As I said on Christmas Eve, the baby whose birth we celebrate is also the Risen Christ. That means that the baby we celebrate is also the crucified Christ. To separate the story of Jesus’ birth from the crucifixion is to engage in a kind of denial. We like to welcome, cuddle and make silly faces at little babies. But Jesus’ birth reminds us that Jesus is the one who is not received. Luke tells us Jesus was born in a manger, maybe a cave, not only because there was no room in the inn, but perhaps because there was no room in the hearts of any of Joseph’s family for him and his pregnant girlfriend. Matthew’s story reminds us that the very people who hoped for God’s messiah would not receive him when they finally got the one for whom they hoped. Jesus and his family would become refugees instead. John tells us that Jesus was not recognized and he was rejected. The Nativity reminds us that when God came to us, he came as one who is weak and vulnerable, not just as the holy infant, but also as the adult who was sent to the cross and executed.

But Jesus, the weak, flesh-and-bone Christ, has real power. It is not the world’s power; it is not the power to conquer or be prosperous. Jesus’ power transforms us into the people God made us to be. Jesus’ power is to smother sin with love, to overcome fear with hope, to give us the tools and the power to choose faith. Jesus’ power transforms our vision so that we see us and all creation as God does—something lovely, something worth living, as people worth dying for.

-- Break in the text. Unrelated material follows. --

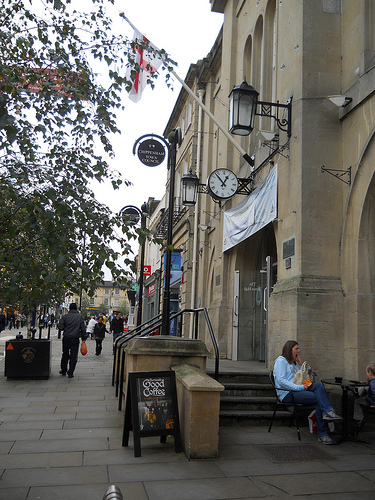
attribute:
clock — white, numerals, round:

Most people think that’s naïve and silly. They reject that kind of power. But Jesus, the rejected yet powerful one, comes full of grace and truth, which means that each Christmas we are presented us with a choice. We can be transformed by the power of the gospel to be God’s people, walking in God’s vulnerable ways. Or we can reject him and continue business as usual. Business as usual means sitting in the darkness, shielding our eyes, and turning away from the life-giving light. The story around which we gather today is one of transforming hope for a new life. We are invited to cooperate with God’s divine initiative, to allow God’s light to help us see the path more clearly, to make a new beginning as God’s people. Where that happens, heaven and earth do sing, there is joy to the world, and the waste places do break forth together in singing.

The Church gives us not one day, but twelve, to celebrate and look deeply into the birth of Christ, Emmanuel, God-with-us. If you have ever dreamed of a Christmas free of all the cultural trappings and commercial distractions that have surrounded us since August, here’s your chance. We can be like the physicist Feynman. We are called to ponder the mystery. Bask in the hope. Live the wonder. Tell the story. Because God does not abandon us like trees on the first trash day after Christmas. God is with us. Right now. Right here. The divinely naïve, lovingly risk-taking God of power and transformation has come to humanity. And we are changed.